O governo brasileiro organizou a sua agenda de infraestrutura dessa forma e nós estamos indo a Brasília. O presidente do banco visitará Brasília amanhã e terça-feira, justamente para se aprofundar no diálogo e conhecer as necessidades do Brasil para tentar transformar esse diálogo em parceria.

É possível uma parceria com o BNDES?
Isso já está em construção, existem dois projetos sendo preparados com o BNDES. Um com a garantia do governo federal e outro sem a garantia do governo federal, que é justamente um fundo de investimento para o financiamento da infraestrutura brasileira. Então nós estaremos com o presidente do BNDES, Aloizio Mercadante, ainda na terça-feira. Vamos não apenas aprofundar essas conversas nesses dois projetos já identificados, mas também fazer um memorando de entendimento, pois a gente quer ter uma relação realmente mais institucional com o BNDES.

E qual será o aporte?
Com o BNDES está se discutindo a possibilidade de US$ 500 milhões de dólares, nos dois projetos. Ainda está cedo para dizer o que seria um, o que seria outro, isso a gente vai conversar na semana que vem. De resto, existe essa predisposição muito positiva das duas organizações trabalharem juntas. O BNDES já enviou uma missão para Pequim no ano passado, agora a gente está retribuindo.

Cerca de R$ 2,5 bilhões? Esses investimentos podem ser a fundo perdido, em inovação, em energia verde?
O valor é esse, quanto aos projetos, o BNDES tem muito daquilo que se encaixa com os nossos três pilares, mas ainda estamos no desenho do conceito, agora que a gente vai se aprofundar nos detalhes. Estamos muito confiantes nessa parceria com o BNDES, que deve se aprofundar e seguir em frente.

Além do BNDES, onde mais o AIIB pode estar no PAC?
O banco aposta em ampliar a atuação no Brasil?
Sendo do PAC ou fora do PAC, o que se encaixar com os três pilares, seja do setor privado, seja do setor público, na área de infraestrutura, nós estaremos dispostos a dialogar nesse sentido.

Existe realmente o interesse do banco, que vê o Brasil como um parceiro estratégico fora da Ásia. Não há dúvida, pelo tamanho do Brasil, pelo posicionamento do Brasil, pela sua conectividade com a Ásia, então é um ponto pacífico que há interesse do banco em aprofundar esses laços.

Participamos do diálogo nessa reunião do G20, em São Paulo, sobre a melhoria e a reforma do sistema de bancos multilaterais. Ver os bancos multilaterais como um sistema, fazê-los maiores, melhores e mais eficientes, trabalhando de uma maneira mais rápida para que o recurso chegue mais cedo na ponta.
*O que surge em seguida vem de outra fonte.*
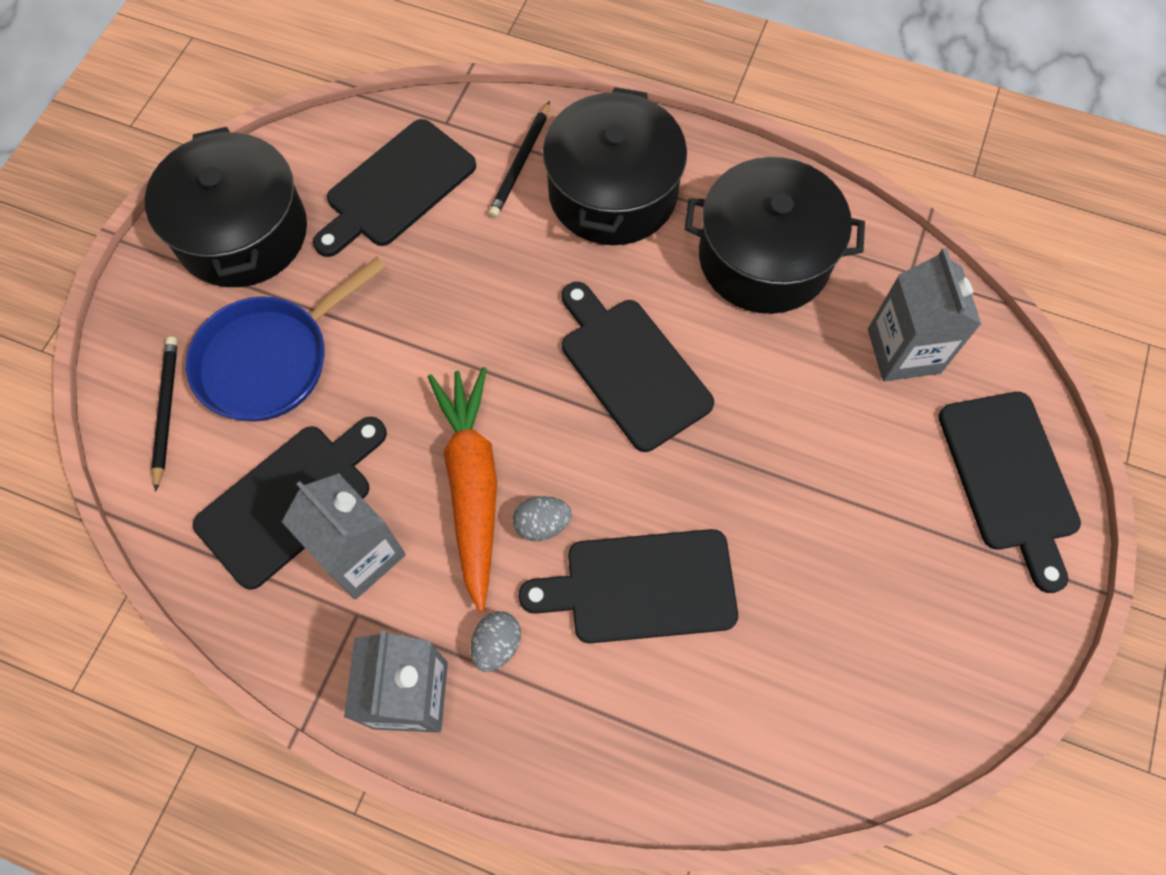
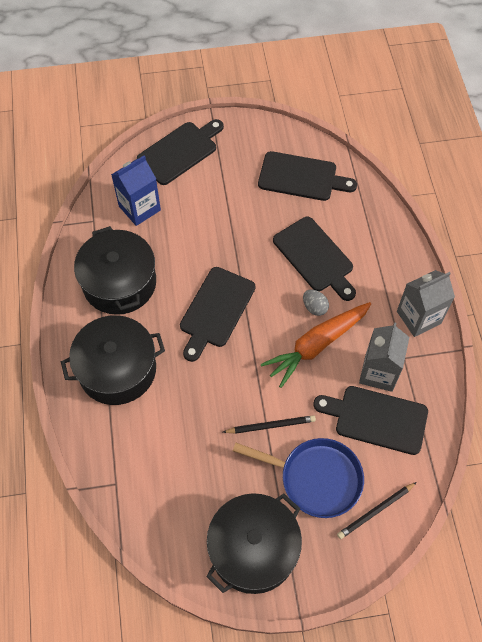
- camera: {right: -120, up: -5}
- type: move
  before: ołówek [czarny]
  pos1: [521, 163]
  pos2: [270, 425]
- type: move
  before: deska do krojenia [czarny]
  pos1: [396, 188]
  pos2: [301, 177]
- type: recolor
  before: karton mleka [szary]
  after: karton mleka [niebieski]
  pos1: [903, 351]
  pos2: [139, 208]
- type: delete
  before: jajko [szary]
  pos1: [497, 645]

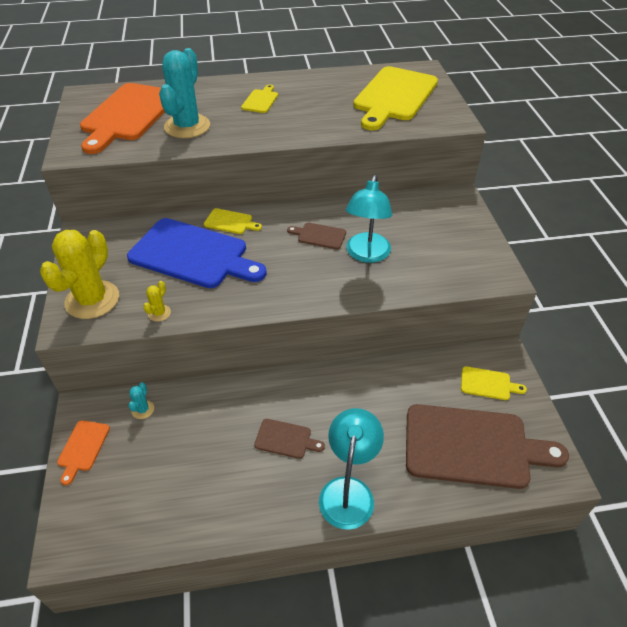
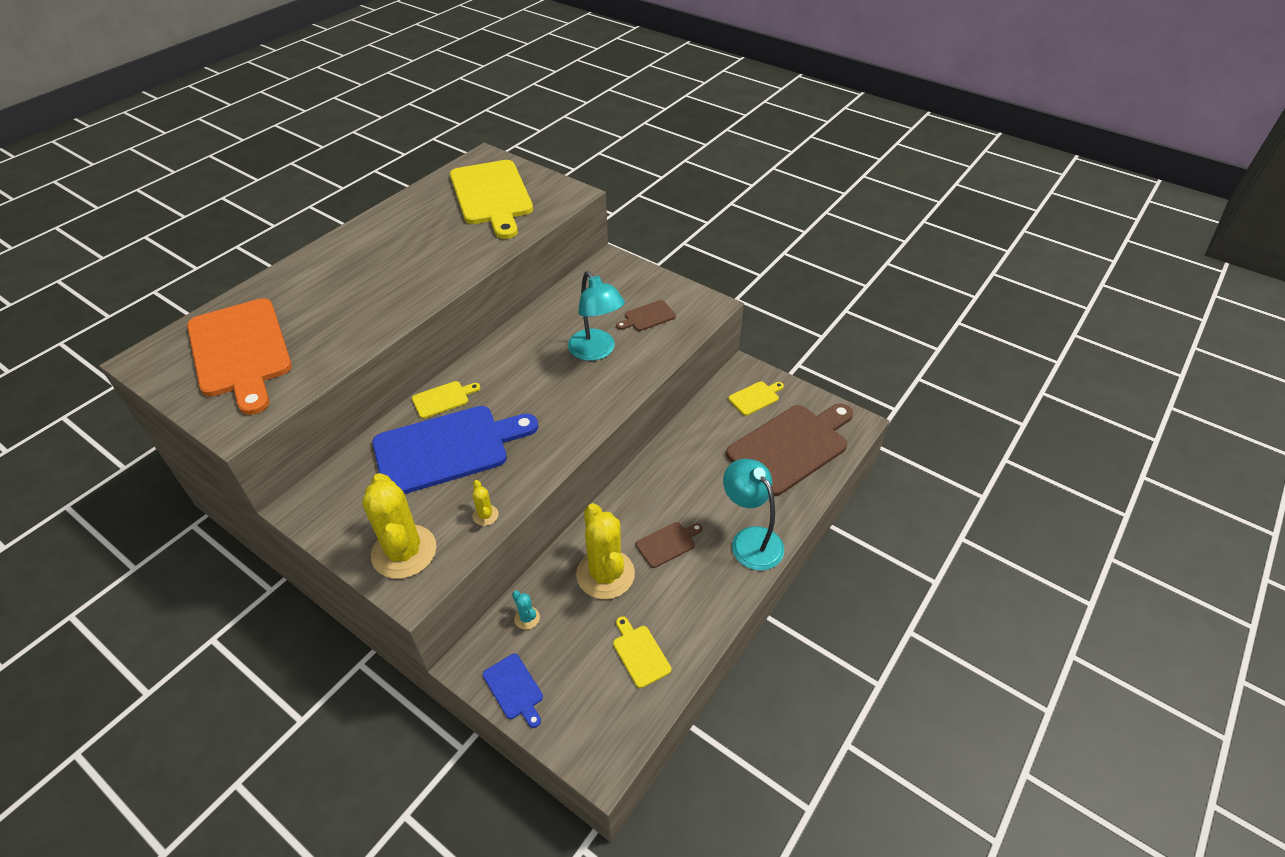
- camera: {right: -45, up: 0}
- type: delete
  before: kaktus [turkusowy]
  pos1: [187, 126]
- type: move
  before: deska do krojenia [żółty]
  pos1: [260, 100]
  pos2: [640, 653]
- type: move
  before: deska do krojenia [brązowy]
  pos1: [319, 236]
  pos2: [647, 317]
- type: recolor
  before: deska do krojenia [pomarańczowy]
  after: deska do krojenia [niebieski]
  pos1: [82, 448]
  pos2: [514, 689]
- type: insert
  after: kaktus [żółty]
  pos2: [605, 574]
O AIIB é como um banco público? Quais são os cuidados?
Temos certos cuidados, como banco público, com recursos públicos, que nós tomamos, mas temos uma margem de risco, pois lidamos também com o setor privado. Temos regras que nos permitem tomar certos riscos, mas são limitados. Por exemplo, a gente não investe mais de 30% do valor total de um projeto. Também fazemos a diligência ambiental, que segue os padrões ambientais do banco, são padrões socioambientais para o investimento, o nosso ESG. Além disso, o recurso que é auferido das operações se reverte em novas operações, porque é um banco sem fins lucrativos.

O governo chinês comanda o banco?
Respondendo diretamente a sua questão, a China não tem o poder estatutário, pelo percentual que ela detém, de bloquear ou de impor projetos. Mas a China tem seus 26%, a Europa tem 22%, mas o que nós temos hoje é uma governança para equilibrar essa percepção, principalmente em momentos de tensão geopolítica como a gente vive, que se equipara a outros bancos multilaterais.